Reading text: Begin

You posted an EXPLAIN ANALYZE showing almost the same query taking 17
seconds, but a crucial difference is that the EXPLAIN ANALYZE shows
the query with the parameters actually in the query, whereas the query
that's actually running for a long time uses bound parameters.
PostgreSQL won't take the particular values into account in planning
that version, which can sometimes lead to a markedly inferior plan.

What do you get if you do this?

PREPARE foo AS <the query, with the $x entries still in there>
EXPLAIN EXECUTE foo(<the values>);


Re: query looping?

Brian Cox
On 01/04/2010 04:53 PM, Robert Haas [robertmhaas@gmail.com] wrote:
> PREPARE foo AS <the query, with the $x entries still in there>
> EXPLAIN EXECUTE foo(<the values>);

Thanks for the response. Results below. Brian

cemdb=> prepare foo as select count(distinct b.ts_id) from
ts_stats_transetgroup_user_weekly b, ts_stats_transet_user_interval c,
ts_transetgroup_transets_map m where b.ts_transet_group_id =
m.ts_transet_group_id and m.ts_transet_incarnation_id =
c.ts_transet_incarnation_id and c.ts_user_incarnation_id =
b.ts_user_incarnation_id and c.ts_interval_start_time >= $1 and
c.ts_interval_start_time < $2 and b.ts_interval_start_time >= $3 and
b.ts_interval_start_time < $4;

cemdb=> explain execute foo('2010-01-03 00:00','2010-01-03
08:00','2009-12-28 00:00','2010-01-04 00:00');

          QUERY PLAN

  Aggregate  (cost=325382.51..325382.51 rows=1 width=8)

Reading text: End
Supplied information: Begin

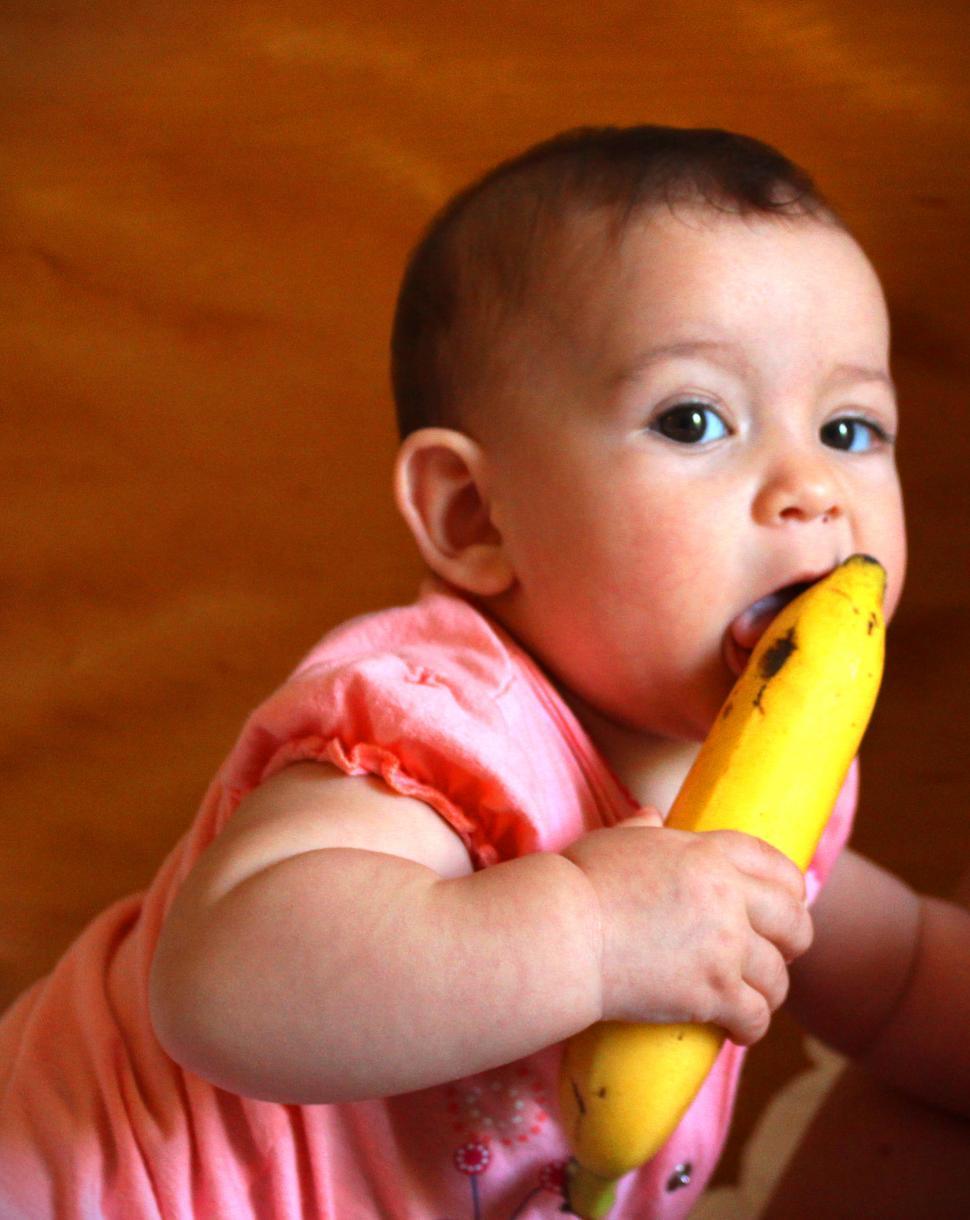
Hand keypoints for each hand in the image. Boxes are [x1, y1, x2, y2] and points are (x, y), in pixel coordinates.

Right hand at [561, 815, 812, 1045]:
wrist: (563, 931)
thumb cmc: (578, 882)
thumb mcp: (615, 841)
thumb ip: (641, 829)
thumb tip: (650, 816)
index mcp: (707, 852)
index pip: (774, 864)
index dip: (790, 888)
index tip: (790, 904)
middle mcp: (727, 894)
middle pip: (794, 921)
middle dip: (793, 943)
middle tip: (775, 958)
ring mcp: (725, 944)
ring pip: (778, 976)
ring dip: (769, 992)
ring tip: (751, 1000)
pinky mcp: (713, 991)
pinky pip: (756, 1016)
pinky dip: (750, 1028)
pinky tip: (736, 1031)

Supplied information: End

**Work request 1**. In the PostgreSQL mailing-list thread, why can the long-running query get a worse plan than the one shown in the EXPLAIN ANALYZE?
**Work request 2**. Pick up the PostgreSQL mailing-list thread after its last line and keep writing it.

**Written answer 1**. The long-running query uses bound parameters, so PostgreSQL doesn't take the particular values into account when planning it.

**Written answer 2**.
    ->  Hash Join  (cost=3486.00..325382.00 rows=406 width=8)
          Hash Cond: ((b.ts_transet_group_id = m.ts_transet_group_id)
AND (c.ts_transet_incarnation_id = m.ts_transet_incarnation_id))
          ->  Hash Join  (cost=3484.17..325370.84 rows=1944 width=24)
                Hash Cond: (c.ts_user_incarnation_id =
                ->  Bitmap Heap Scan on ts_stats_transet_user_interval c
  (cost=2177.34..322486.61 rows=96473 width=16)
                      Recheck Cond: ((ts_interval_start_time >= $1) AND
(ts_interval_start_time < $2))
                      ->  Bitmap Index Scan on
ts_stats_transet_user_interval_starttime  (cost=0.00..2165.28 rows=96473
                            Index Cond: ((ts_interval_start_time >= $1)
AND (ts_interval_start_time < $2))
                ->  Hash  (cost=1301.21..1301.21 rows=898 width=24)
                      ->  Index Scan using
ts_stats_transetgroup_user_weekly_starttimeindex on
ts_stats_transetgroup_user_weekly b  (cost=0.00..1301.21 rows=898 width=24)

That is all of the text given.